The records below are to be repeated exactly, and their pictures left out.

* * * * *

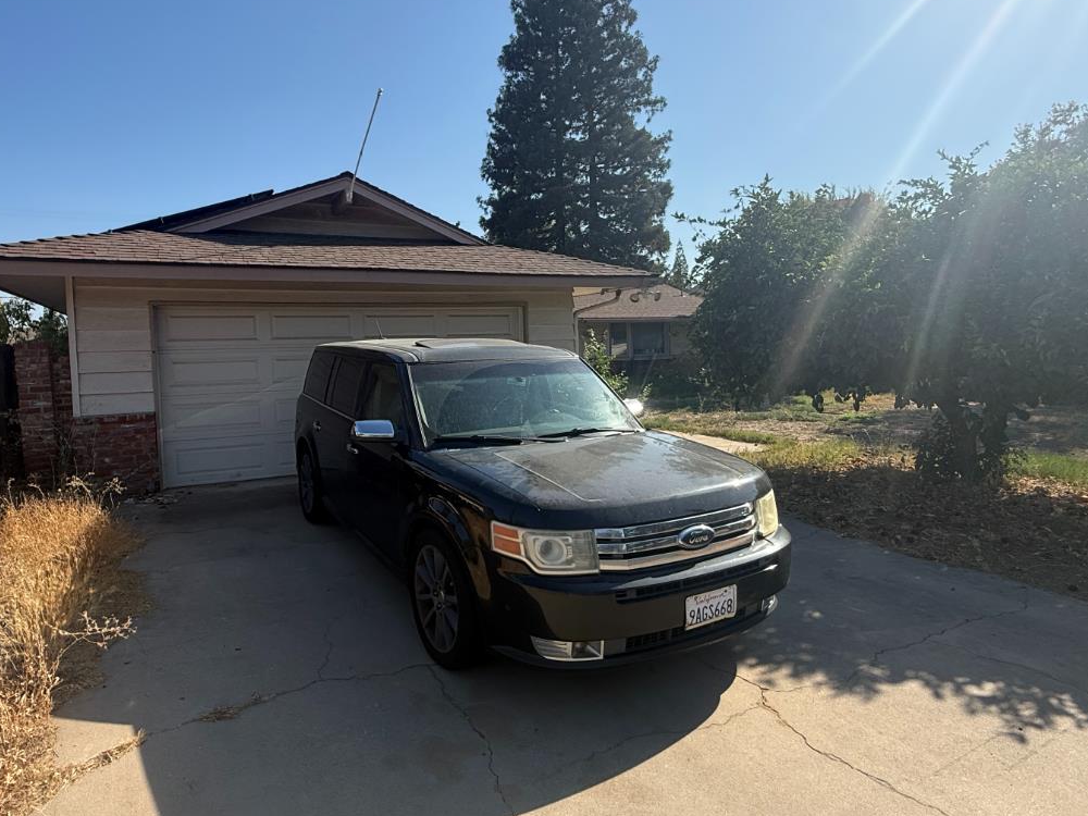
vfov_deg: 63.4
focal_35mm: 21
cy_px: 387
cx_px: 475
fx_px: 660
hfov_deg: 78.6
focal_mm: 2.22
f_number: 2.2
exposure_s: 1/1399
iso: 64
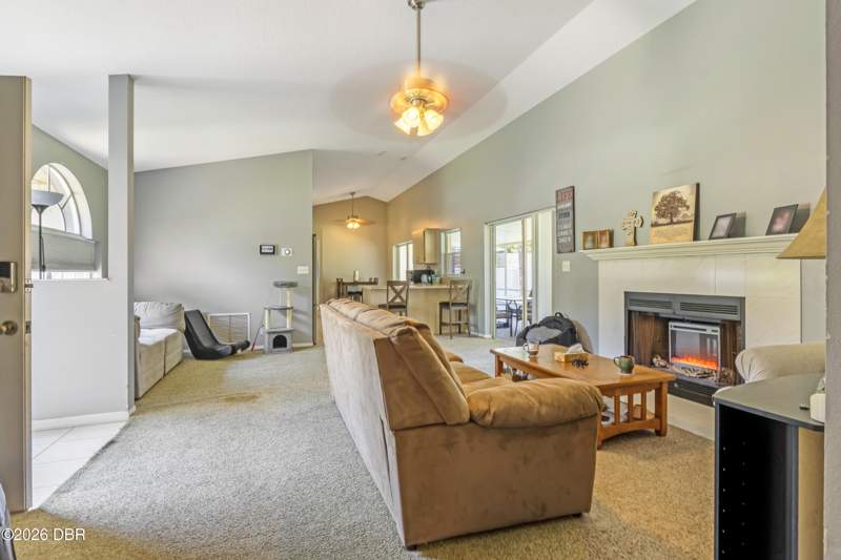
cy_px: 280
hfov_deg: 95.0
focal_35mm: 16
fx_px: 385
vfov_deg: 72.0
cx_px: 420
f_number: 9
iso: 250
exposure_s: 1/60
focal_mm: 11
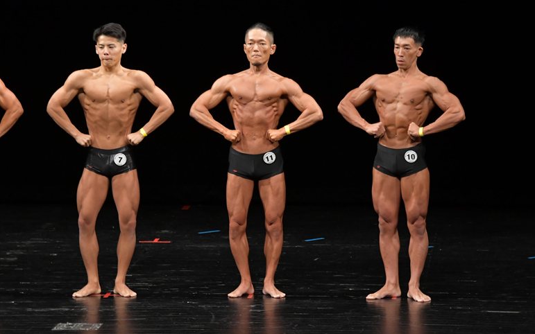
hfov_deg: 8.0
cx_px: 268
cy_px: 156
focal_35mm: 261
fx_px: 3806
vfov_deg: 5.0
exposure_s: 1/400
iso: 2500
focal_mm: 170
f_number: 5.6
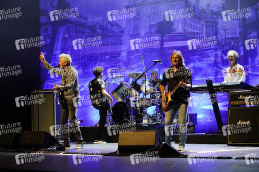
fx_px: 582
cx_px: 130
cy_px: 86
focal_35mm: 81
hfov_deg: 25.1
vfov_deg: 16.8
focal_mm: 81
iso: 1600
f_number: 5.6
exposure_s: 1/60
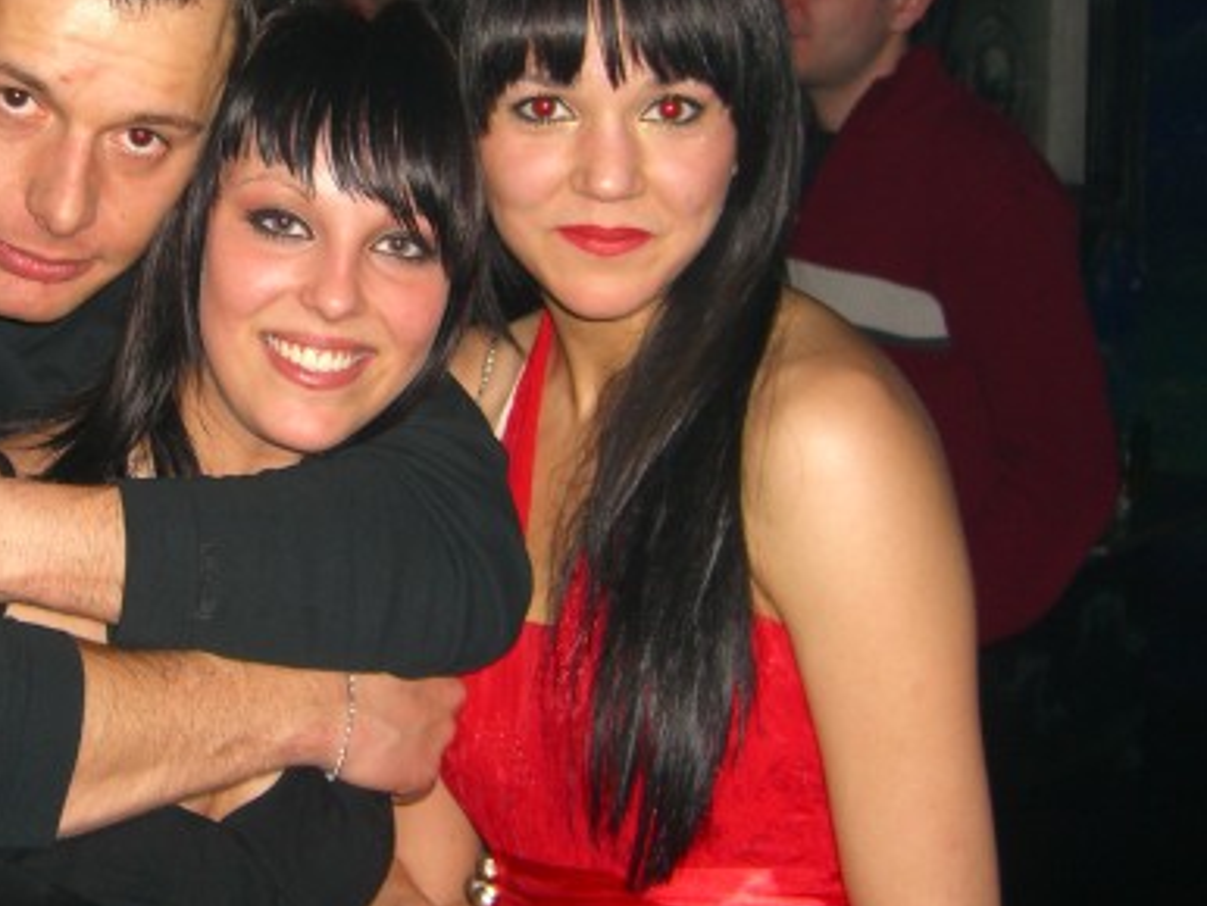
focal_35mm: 59
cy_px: 337
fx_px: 2059
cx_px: 313
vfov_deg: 24.8
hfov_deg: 32.1
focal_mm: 7.9
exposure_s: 1/60
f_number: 2.8
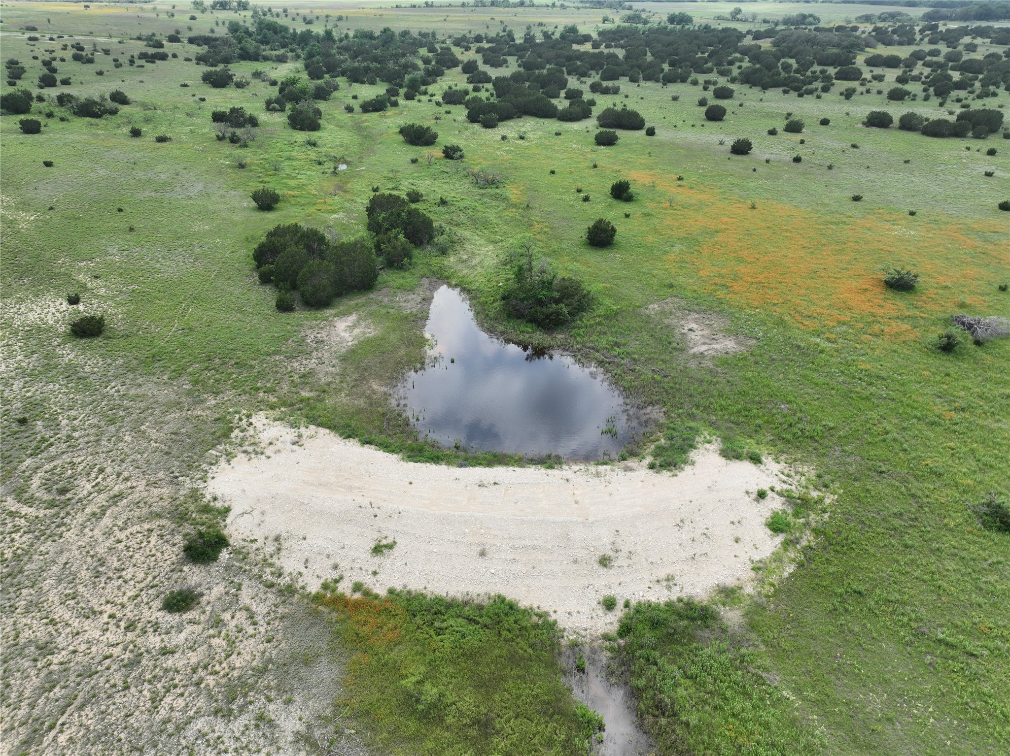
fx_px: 700
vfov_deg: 56.8
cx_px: 505
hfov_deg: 71.6
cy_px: 378
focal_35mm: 24
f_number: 2.8
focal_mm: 12.29
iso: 120
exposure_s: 1/1000
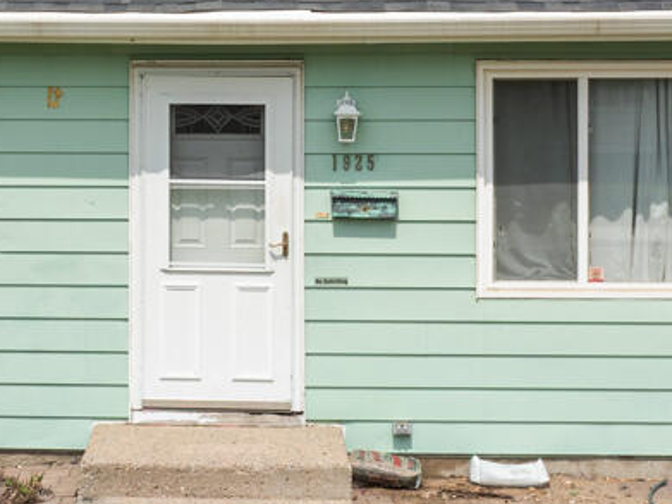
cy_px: 58
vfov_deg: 14.0
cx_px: 109
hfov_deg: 18.5
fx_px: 2038
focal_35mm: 105
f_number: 6.3
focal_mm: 12.29
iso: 100
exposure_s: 1/500
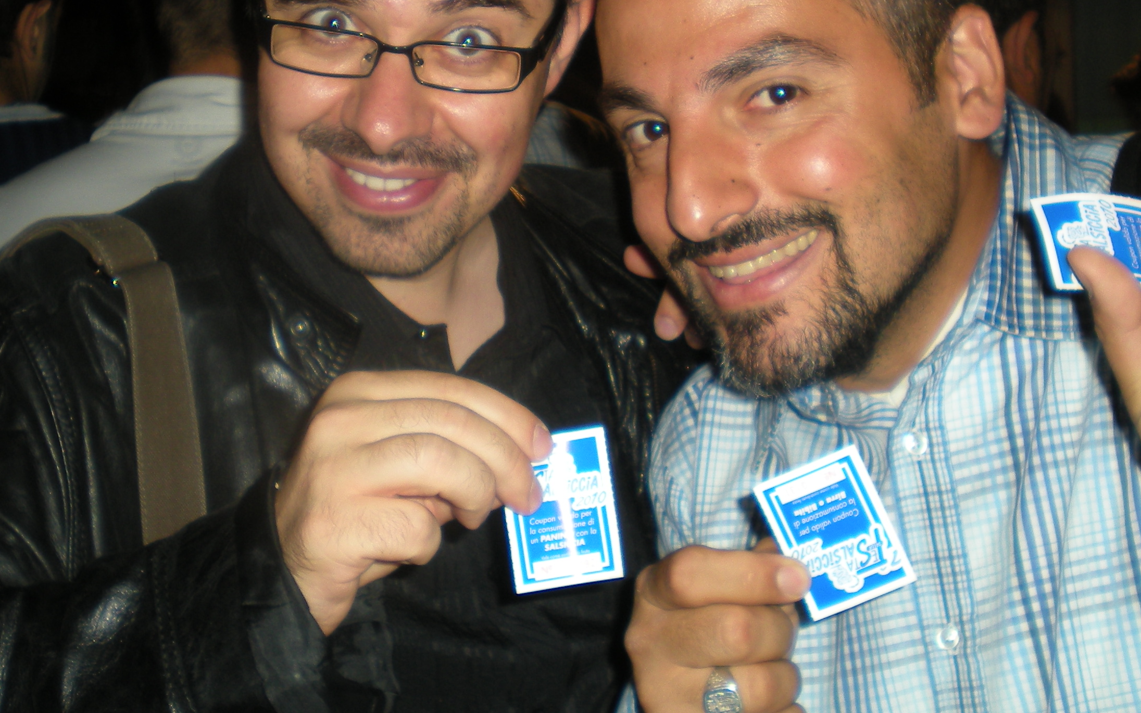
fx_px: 1866
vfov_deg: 21.4
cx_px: 563
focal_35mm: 60
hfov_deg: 34.0
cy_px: 137
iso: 64
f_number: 3.1
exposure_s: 1/60
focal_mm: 6.3
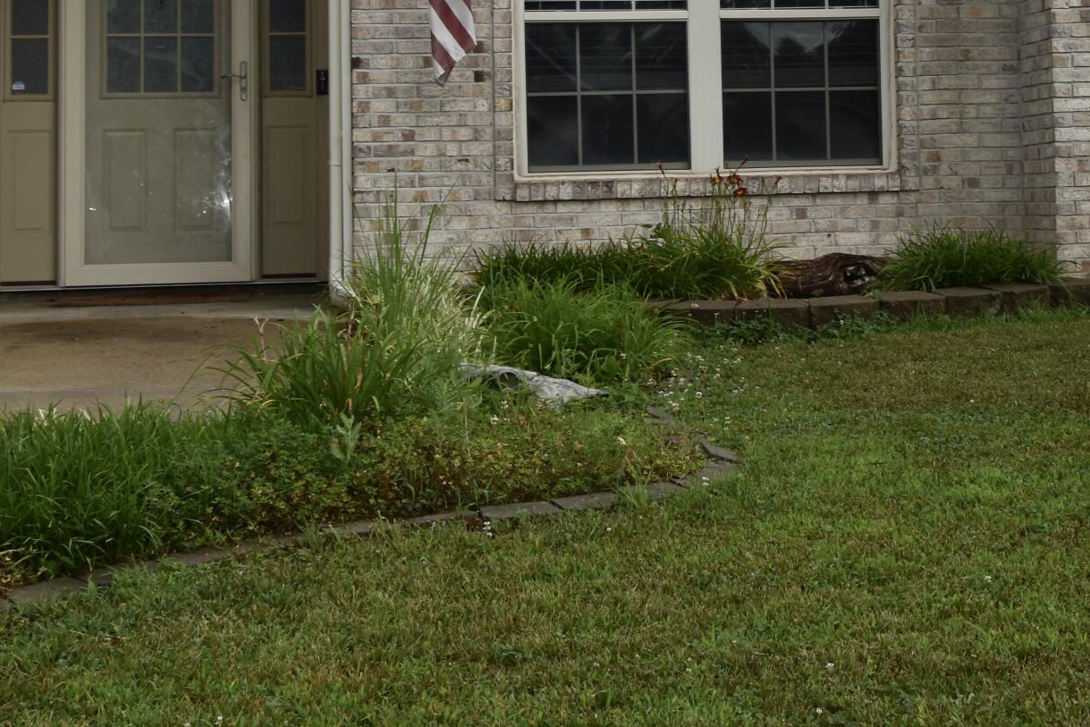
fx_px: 2907
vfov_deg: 14.0
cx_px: 878
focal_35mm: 96
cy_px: -64
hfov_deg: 21.0
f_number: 7.1
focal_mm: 26
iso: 100
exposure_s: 1/200
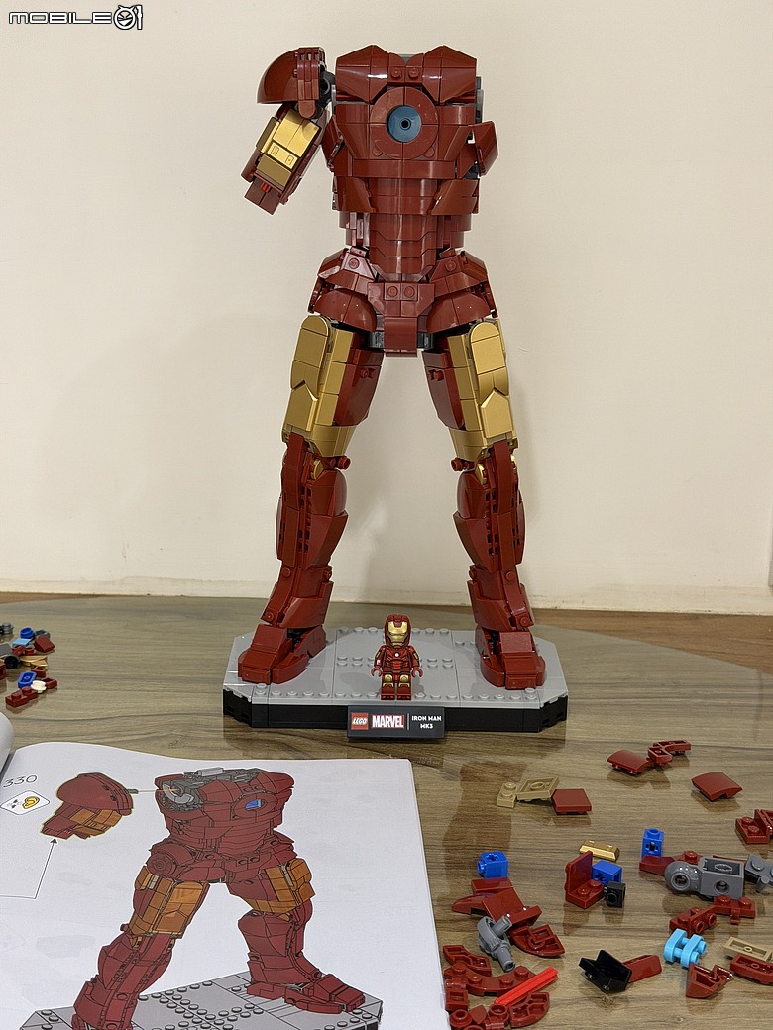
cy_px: 515
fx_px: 1429
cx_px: 386
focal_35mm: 48
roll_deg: -1.0
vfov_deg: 39.7
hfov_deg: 30.3
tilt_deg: -16.8
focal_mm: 6.76
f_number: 1.78
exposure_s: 1/60
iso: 250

* * * * *

## Finished exercise
vfov_deg: 63.4
focal_35mm: 21
cy_px: 387
cx_px: 475
fx_px: 660
hfov_deg: 78.6
focal_mm: 2.22
f_number: 2.2
exposure_s: 1/1399
iso: 64
cy_px: 280
hfov_deg: 95.0
focal_35mm: 16
fx_px: 385
vfov_deg: 72.0
cx_px: 420
f_number: 9
iso: 250
exposure_s: 1/60
focal_mm: 11
hfov_deg: 8.0
cx_px: 268
cy_px: 156
focal_35mm: 261
fx_px: 3806
vfov_deg: 5.0
exposure_s: 1/400
iso: 2500
focal_mm: 170
f_number: 5.6
fx_px: 582
cx_px: 130
cy_px: 86
focal_35mm: 81
hfov_deg: 25.1
vfov_deg: 16.8
focal_mm: 81
iso: 1600
f_number: 5.6
exposure_s: 1/60
focal_35mm: 59
cy_px: 337
fx_px: 2059
cx_px: 313
vfov_deg: 24.8
hfov_deg: 32.1
focal_mm: 7.9
exposure_s: 1/60
f_number: 2.8
fx_px: 700
vfov_deg: 56.8
cx_px: 505
hfov_deg: 71.6
cy_px: 378
focal_35mm: 24
f_number: 2.8
focal_mm: 12.29
iso: 120
exposure_s: 1/1000
cy_px: 58
vfov_deg: 14.0
cx_px: 109
hfov_deg: 18.5
fx_px: 2038
focal_35mm: 105
f_number: 6.3
focal_mm: 12.29
iso: 100
exposure_s: 1/500
fx_px: 1866
vfov_deg: 21.4
cx_px: 563
focal_35mm: 60
hfov_deg: 34.0
cy_px: 137
iso: 64
f_number: 3.1
exposure_s: 1/60
focal_mm: 6.3
fx_px: 2907
vfov_deg: 14.0
cx_px: 878
focal_35mm: 96
cy_px: -64
hfov_deg: 21.0
f_number: 7.1
focal_mm: 26
iso: 100
exposure_s: 1/200
cy_px: 515
fx_px: 1429
cx_px: 386
focal_35mm: 48
roll_deg: -1.0
vfov_deg: 39.7
hfov_deg: 30.3
tilt_deg: -16.8
focal_mm: 6.76
f_number: 1.78
exposure_s: 1/60
iso: 250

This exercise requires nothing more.